Just hours after the House of Representatives completed voting on the bill Wednesday, Sens. Orrin Hatch (R-Utah) and John Thune (R-S.D.) introduced S. 2256, a measure to continue the 45G provision of the tax code providing a 50% investment tax credit for short lines.

The bill has been forwarded to the Senate Finance Committee. A House counterpart has not yet been introduced, but in previous years, tax extender bills in the House gathered record numbers of co-sponsors.

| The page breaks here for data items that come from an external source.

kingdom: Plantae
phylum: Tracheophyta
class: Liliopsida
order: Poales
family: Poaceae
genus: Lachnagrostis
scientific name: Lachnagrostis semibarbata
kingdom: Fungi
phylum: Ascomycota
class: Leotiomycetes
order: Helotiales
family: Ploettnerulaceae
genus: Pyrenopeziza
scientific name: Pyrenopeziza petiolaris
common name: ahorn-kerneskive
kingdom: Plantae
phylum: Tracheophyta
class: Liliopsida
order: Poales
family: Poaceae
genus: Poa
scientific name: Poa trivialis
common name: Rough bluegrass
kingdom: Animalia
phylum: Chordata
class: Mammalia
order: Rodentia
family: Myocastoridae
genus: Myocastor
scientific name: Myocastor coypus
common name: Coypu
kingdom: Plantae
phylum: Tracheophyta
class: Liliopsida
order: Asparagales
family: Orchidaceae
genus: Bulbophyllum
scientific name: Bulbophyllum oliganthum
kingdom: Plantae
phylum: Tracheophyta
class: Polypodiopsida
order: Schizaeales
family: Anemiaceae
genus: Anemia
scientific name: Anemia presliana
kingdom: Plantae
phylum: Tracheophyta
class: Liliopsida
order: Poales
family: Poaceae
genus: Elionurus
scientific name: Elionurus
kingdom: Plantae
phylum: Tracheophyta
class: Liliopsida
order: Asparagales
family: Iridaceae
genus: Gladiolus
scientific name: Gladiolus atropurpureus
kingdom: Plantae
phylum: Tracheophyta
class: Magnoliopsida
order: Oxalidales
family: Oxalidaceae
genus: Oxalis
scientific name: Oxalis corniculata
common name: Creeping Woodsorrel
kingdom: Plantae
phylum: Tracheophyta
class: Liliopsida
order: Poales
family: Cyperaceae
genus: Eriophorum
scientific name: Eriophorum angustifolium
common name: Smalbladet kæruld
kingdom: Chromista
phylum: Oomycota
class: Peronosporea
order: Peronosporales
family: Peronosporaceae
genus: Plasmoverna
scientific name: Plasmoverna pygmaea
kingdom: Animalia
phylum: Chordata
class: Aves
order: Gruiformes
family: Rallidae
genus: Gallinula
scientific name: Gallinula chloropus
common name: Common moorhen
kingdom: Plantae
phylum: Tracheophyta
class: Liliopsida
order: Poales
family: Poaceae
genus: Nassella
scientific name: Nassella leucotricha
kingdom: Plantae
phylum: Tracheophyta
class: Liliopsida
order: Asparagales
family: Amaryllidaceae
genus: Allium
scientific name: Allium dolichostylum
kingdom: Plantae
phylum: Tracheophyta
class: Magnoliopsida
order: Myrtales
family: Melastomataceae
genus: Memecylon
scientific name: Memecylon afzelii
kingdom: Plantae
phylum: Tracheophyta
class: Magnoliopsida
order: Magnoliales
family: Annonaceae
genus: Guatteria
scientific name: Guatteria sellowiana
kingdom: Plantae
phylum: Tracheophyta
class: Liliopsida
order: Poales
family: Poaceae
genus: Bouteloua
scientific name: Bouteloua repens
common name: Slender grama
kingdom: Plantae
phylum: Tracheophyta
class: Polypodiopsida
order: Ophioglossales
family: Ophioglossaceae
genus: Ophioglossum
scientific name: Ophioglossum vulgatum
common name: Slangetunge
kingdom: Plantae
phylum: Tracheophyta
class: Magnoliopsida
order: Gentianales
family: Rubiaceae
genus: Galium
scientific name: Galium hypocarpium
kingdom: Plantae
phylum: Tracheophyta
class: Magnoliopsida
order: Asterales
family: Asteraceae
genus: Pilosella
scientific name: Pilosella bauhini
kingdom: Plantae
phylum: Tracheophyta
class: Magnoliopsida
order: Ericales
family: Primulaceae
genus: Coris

“The short line tax credit remains very important to the 600 U.S. short line railroads who provide the first and last mile of service on the freight rail network, and the tens of thousands of customers who depend on short line service to get their products to market safely and efficiently,” said Linda Bauer Darr, President of the American Short Line and Regional Railroad Association. “For large areas of rural and small town America, short line rail provides the only way shippers can be directly connected to the national economy, helping business and employment stay local.”

Darr said the short line tax credit has enabled short lines to invest $4 billion in track and bridge maintenance and upgrades since 2004.

“The critical nature of this credit is clearly understood by Congress, generating a bi-partisan majority in both the House (250 co-sponsors of H.R. 721) and the Senate (55 co-sponsors of S. 407) during this legislative session,” she said.